Low turnout: It’s infectious and it needs to end

I guess Dallas municipal and school board voters are infected with the same disease that has plagued those in many other communities throughout the state. They don’t turn out to vote.

In today’s Dallas Morning News, columnist Robert Wilonsky notes the disinterest in the 2019 municipal election in south Dallas. “Despair is a hell of a disease,” he quotes a south Dallas resident in a column about the growth explosion that is underway in north Dallas regions. “It’s prevailing here. It doesn’t have to be. It shouldn’t be. It’s just here. And it’s in the way.”

Indeed. It’s in the way of progress.

I now will cast my gaze northwest from Dallas to Amarillo, another community about which I’ve commented frequently relating to its usually dismal municipal and school board election turnout.

Hey, guess what. That might change this weekend. What is the driver? It might be the Amarillo Independent School District board of trustees election, where two incumbents from an embattled school board are standing for re-election.

AISD has gone through a tumultuous time starting with the resignation of Kori Clements as head coach of the Amarillo High School Sandies girls volleyball team. The school board has gotten an earful from constituents — and from this blog — about how it conducted itself prior to and in the wake of Clements’ resignation.

Clements said the school board and the administration didn’t back her while she fended off alleged interference from a parent who was upset over the playing time being given to her daughters.

Two incumbents are running for re-election. This election has the potential of producing a judgment from voters about how the board has handed this matter. When there’s controversy, I’ve noted over many years, there’s bound to be ramped-up voter interest.

I hope that’s the case in Amarillo.

Will it spill over to the City Council election that also occurs on Saturday? One can hope that the city and the school system will decided its local leadership with far more than a single-digit turnout, which too often is the case.

I long have noted that local elections are most meaningful for voters.
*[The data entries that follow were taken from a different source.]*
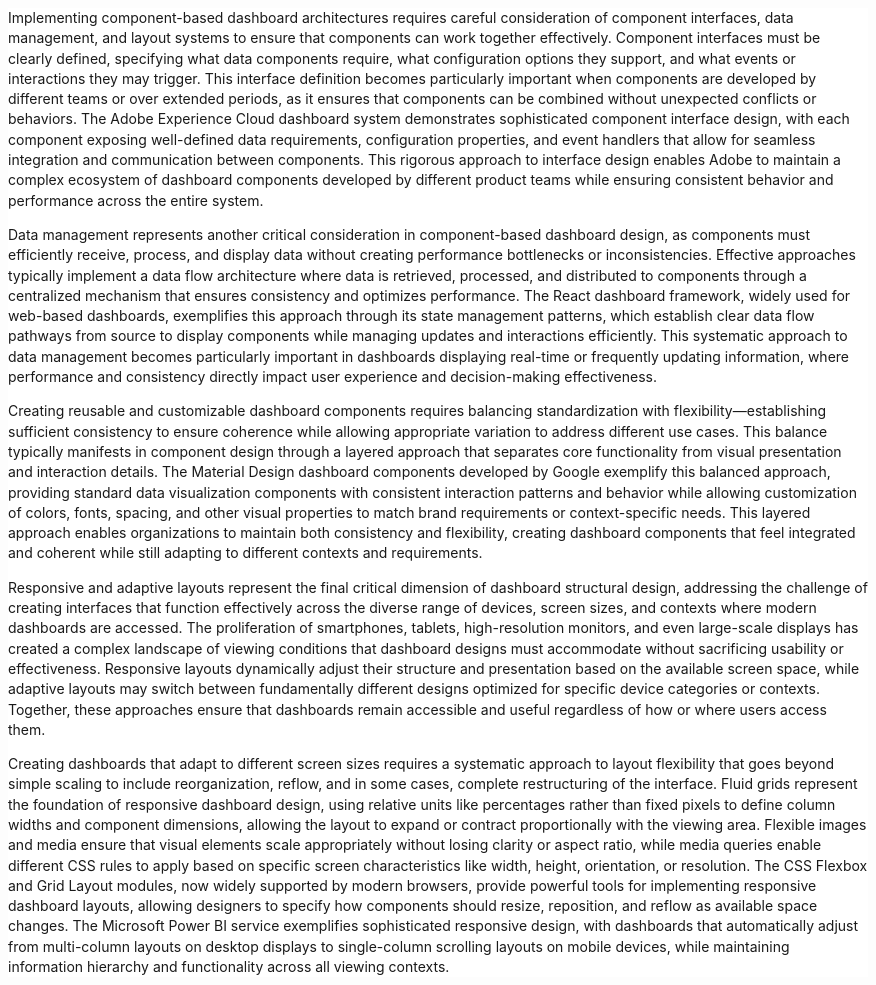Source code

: Implementing component-based dashboard architectures requires careful consideration of component interfaces, data management, and layout systems to ensure that components can work together effectively. Component interfaces must be clearly defined, specifying what data components require, what configuration options they support, and what events or interactions they may trigger. This interface definition becomes particularly important when components are developed by different teams or over extended periods, as it ensures that components can be combined without unexpected conflicts or behaviors. The Adobe Experience Cloud dashboard system demonstrates sophisticated component interface design, with each component exposing well-defined data requirements, configuration properties, and event handlers that allow for seamless integration and communication between components. This rigorous approach to interface design enables Adobe to maintain a complex ecosystem of dashboard components developed by different product teams while ensuring consistent behavior and performance across the entire system.

Data management represents another critical consideration in component-based dashboard design, as components must efficiently receive, process, and display data without creating performance bottlenecks or inconsistencies. Effective approaches typically implement a data flow architecture where data is retrieved, processed, and distributed to components through a centralized mechanism that ensures consistency and optimizes performance. The React dashboard framework, widely used for web-based dashboards, exemplifies this approach through its state management patterns, which establish clear data flow pathways from source to display components while managing updates and interactions efficiently. This systematic approach to data management becomes particularly important in dashboards displaying real-time or frequently updating information, where performance and consistency directly impact user experience and decision-making effectiveness.

Creating reusable and customizable dashboard components requires balancing standardization with flexibility—establishing sufficient consistency to ensure coherence while allowing appropriate variation to address different use cases. This balance typically manifests in component design through a layered approach that separates core functionality from visual presentation and interaction details. The Material Design dashboard components developed by Google exemplify this balanced approach, providing standard data visualization components with consistent interaction patterns and behavior while allowing customization of colors, fonts, spacing, and other visual properties to match brand requirements or context-specific needs. This layered approach enables organizations to maintain both consistency and flexibility, creating dashboard components that feel integrated and coherent while still adapting to different contexts and requirements.

Responsive and adaptive layouts represent the final critical dimension of dashboard structural design, addressing the challenge of creating interfaces that function effectively across the diverse range of devices, screen sizes, and contexts where modern dashboards are accessed. The proliferation of smartphones, tablets, high-resolution monitors, and even large-scale displays has created a complex landscape of viewing conditions that dashboard designs must accommodate without sacrificing usability or effectiveness. Responsive layouts dynamically adjust their structure and presentation based on the available screen space, while adaptive layouts may switch between fundamentally different designs optimized for specific device categories or contexts. Together, these approaches ensure that dashboards remain accessible and useful regardless of how or where users access them.

Creating dashboards that adapt to different screen sizes requires a systematic approach to layout flexibility that goes beyond simple scaling to include reorganization, reflow, and in some cases, complete restructuring of the interface. Fluid grids represent the foundation of responsive dashboard design, using relative units like percentages rather than fixed pixels to define column widths and component dimensions, allowing the layout to expand or contract proportionally with the viewing area. Flexible images and media ensure that visual elements scale appropriately without losing clarity or aspect ratio, while media queries enable different CSS rules to apply based on specific screen characteristics like width, height, orientation, or resolution. The CSS Flexbox and Grid Layout modules, now widely supported by modern browsers, provide powerful tools for implementing responsive dashboard layouts, allowing designers to specify how components should resize, reposition, and reflow as available space changes. The Microsoft Power BI service exemplifies sophisticated responsive design, with dashboards that automatically adjust from multi-column layouts on desktop displays to single-column scrolling layouts on mobile devices, while maintaining information hierarchy and functionality across all viewing contexts.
They mean more in terms of decisions that affect voters directly than any other electoral level.

I am sorry to read about Dallas enduring the moribund turnouts that affect communities in Texas. I will continue to argue for greater turnout at this level of government.

Moreover, I will hold out some hope that Amarillo might shake itself loose from this desultory trend in just a few days.

Hey, if it takes some voter anger to awaken the “bosses,” the folks who pay the bills, then so be it.